**TO DO:** The task calls for each line of the records below in which the word "teologit" appears.

**RECORDS SUPPLIED:**
•••
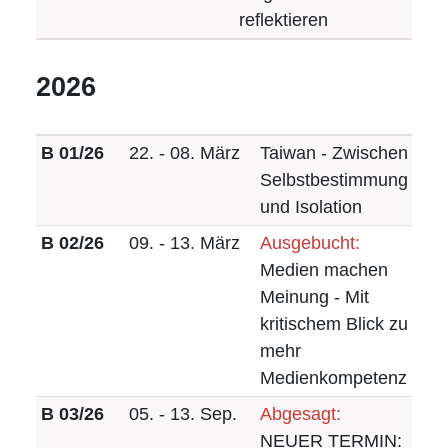
reflektieren
2026
B 01/26
22. - 08. März
Taiwan - Zwischen
Selbstbestimmung
und Isolation
B 02/26
09. - 13. März
Ausgebucht:
Medien machen
Meinung - Mit
kritischem Blick zu
mehr
Medienkompetenz
B 03/26
05. - 13. Sep.
Abgesagt:
NEUER TERMIN:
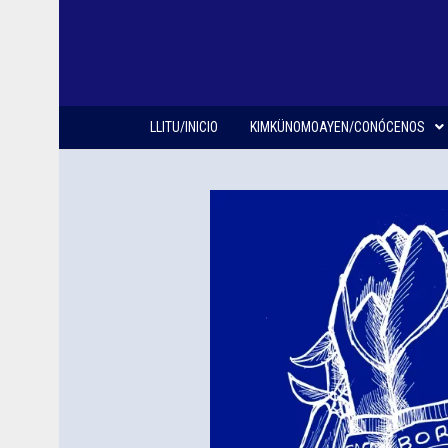
LLITU/INICIO
KIMKÜNOMOAYEN/CONÓCENOS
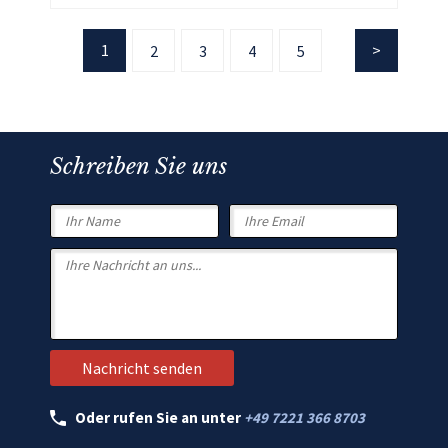
1
2
3
4
5
Schreiben Sie uns
Oder rufen Sie an unter
+49 7221 366 8703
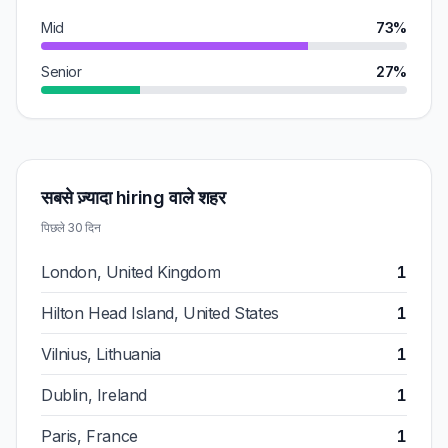
Mid
73%
Senior
27%
सबसे ज़्यादा hiring वाले शहर
पिछले 30 दिन
London, United Kingdom
1
Hilton Head Island, United States
1
Vilnius, Lithuania
1
Dublin, Ireland
1
Paris, France
1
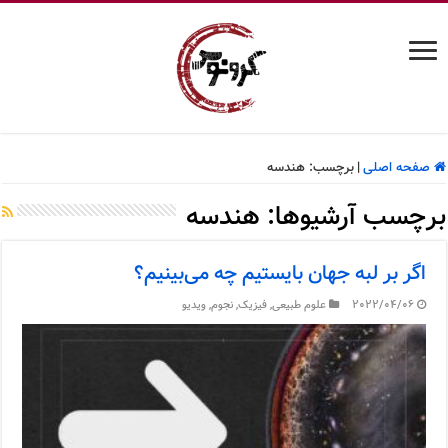
صفحه اصلی
|
برچسب:
هندسه
برچسب آرشیوها:
هندسه
اگر بر لبه جهان بایستیم چه می‌بینیم؟
2022/04/06
علوم طبیعی
,
فیزیک
,
نجوم
,
ویدیو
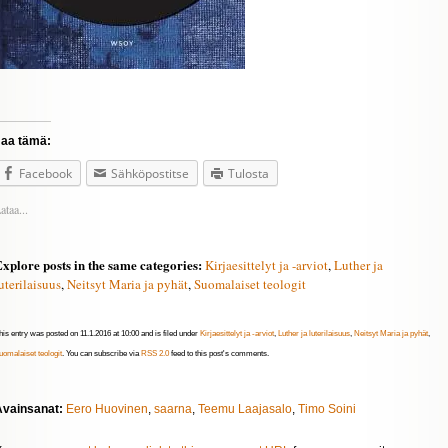
Jaa tämä:
Facebook
Sähköpostitse
Tulosta
ataa...
xplore posts in the same categories:
Kirjaesittelyt ja -arviot
,
Luther ja
uterilaisuus
,
Neitsyt Maria ja pyhät
,
Suomalaiset teologit
his entry was posted on 11.1.2016 at 10:00 and is filed under
Kirjaesittelyt ja -arviot
,
Luther ja luterilaisuus
,
Neitsyt Maria ja pyhät
,
uomalaiset teologit
. You can subscribe via
RSS 2.0
feed to this post's comments.
Avainsanat:
Eero Huovinen
,
saarna
,
Teemu Laajasalo
,
Timo Soini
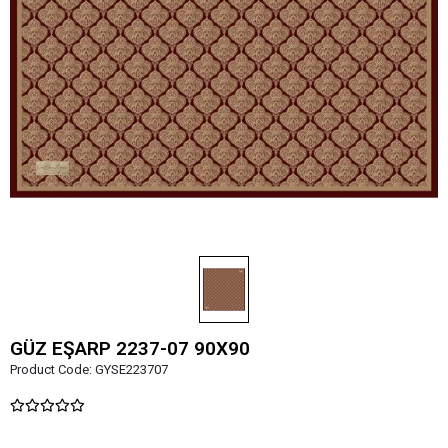
GÜZ EŞARP 2237-07 90X90
Product Code:
GYSE223707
•••
**SOLUTION TO THE EXERCISE:**
Suomalaiset teologit
uomalaiset teologit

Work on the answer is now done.